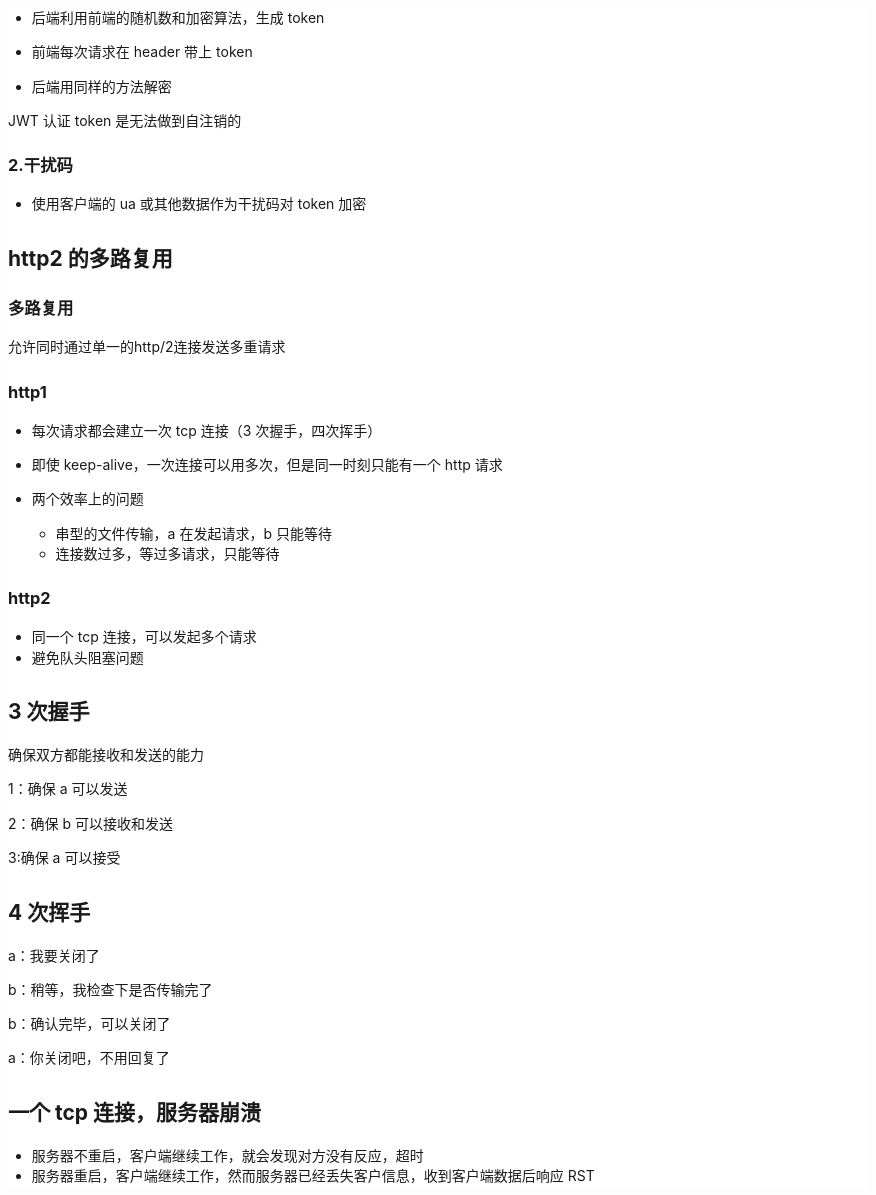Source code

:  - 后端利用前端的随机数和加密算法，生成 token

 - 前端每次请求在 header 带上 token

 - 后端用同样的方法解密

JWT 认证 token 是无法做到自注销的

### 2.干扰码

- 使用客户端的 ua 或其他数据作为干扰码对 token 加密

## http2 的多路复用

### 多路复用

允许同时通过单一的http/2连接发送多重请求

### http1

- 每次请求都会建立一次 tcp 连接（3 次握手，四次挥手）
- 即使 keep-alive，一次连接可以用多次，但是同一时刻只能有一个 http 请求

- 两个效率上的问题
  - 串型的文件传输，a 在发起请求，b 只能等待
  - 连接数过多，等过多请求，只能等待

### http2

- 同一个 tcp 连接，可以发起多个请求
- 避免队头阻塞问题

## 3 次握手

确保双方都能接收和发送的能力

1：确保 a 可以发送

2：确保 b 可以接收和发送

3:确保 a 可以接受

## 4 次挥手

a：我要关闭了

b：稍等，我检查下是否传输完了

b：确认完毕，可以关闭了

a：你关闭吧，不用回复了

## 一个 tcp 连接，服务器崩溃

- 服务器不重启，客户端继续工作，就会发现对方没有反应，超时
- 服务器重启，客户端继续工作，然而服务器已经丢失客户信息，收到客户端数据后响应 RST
+--
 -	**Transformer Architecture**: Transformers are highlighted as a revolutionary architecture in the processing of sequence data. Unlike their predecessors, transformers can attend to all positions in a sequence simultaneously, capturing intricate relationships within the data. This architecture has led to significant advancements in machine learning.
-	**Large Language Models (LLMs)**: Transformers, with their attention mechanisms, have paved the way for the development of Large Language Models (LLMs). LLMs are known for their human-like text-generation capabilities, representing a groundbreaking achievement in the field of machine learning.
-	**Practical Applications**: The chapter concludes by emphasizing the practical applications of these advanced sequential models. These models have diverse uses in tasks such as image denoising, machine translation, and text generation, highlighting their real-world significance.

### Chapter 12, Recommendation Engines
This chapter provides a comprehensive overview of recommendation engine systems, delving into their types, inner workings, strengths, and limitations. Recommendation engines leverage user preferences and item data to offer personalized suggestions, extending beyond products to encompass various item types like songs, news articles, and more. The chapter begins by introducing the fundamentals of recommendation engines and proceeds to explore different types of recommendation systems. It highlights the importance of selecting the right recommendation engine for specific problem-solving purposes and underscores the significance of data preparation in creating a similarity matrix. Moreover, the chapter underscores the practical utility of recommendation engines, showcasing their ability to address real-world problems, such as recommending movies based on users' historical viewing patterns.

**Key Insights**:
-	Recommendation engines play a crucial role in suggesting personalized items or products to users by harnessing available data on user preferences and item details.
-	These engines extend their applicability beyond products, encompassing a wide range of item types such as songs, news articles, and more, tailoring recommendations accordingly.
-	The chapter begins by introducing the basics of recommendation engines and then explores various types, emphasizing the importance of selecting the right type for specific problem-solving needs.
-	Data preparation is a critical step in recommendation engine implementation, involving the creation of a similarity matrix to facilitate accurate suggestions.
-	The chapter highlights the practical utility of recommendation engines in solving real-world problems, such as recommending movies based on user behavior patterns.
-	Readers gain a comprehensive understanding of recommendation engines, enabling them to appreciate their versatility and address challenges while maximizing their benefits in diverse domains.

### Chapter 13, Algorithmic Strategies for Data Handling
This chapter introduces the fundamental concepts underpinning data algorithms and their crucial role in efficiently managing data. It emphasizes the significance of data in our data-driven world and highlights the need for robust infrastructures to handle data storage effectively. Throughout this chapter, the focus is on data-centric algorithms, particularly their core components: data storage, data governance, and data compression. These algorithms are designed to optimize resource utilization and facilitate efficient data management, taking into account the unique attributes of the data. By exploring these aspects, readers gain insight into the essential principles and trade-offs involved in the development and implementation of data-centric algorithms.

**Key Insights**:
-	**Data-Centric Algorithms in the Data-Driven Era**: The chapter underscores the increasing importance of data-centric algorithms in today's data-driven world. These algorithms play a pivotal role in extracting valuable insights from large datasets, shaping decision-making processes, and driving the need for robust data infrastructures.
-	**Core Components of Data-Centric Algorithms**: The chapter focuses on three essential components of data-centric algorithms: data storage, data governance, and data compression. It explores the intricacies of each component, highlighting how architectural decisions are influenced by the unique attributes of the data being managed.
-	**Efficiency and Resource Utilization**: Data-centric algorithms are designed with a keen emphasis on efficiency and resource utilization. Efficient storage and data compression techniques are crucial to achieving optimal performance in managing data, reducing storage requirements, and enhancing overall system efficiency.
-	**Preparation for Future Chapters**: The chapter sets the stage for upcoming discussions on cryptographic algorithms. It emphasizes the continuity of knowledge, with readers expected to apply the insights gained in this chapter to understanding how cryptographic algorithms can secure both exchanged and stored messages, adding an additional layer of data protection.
+--
Work to be completed - Show every line from the entries that includes the word "只能等待".

Response to the task -
  - 串型的文件传输，a 在发起请求，b 只能等待
  - 连接数过多，等过多请求，只能等待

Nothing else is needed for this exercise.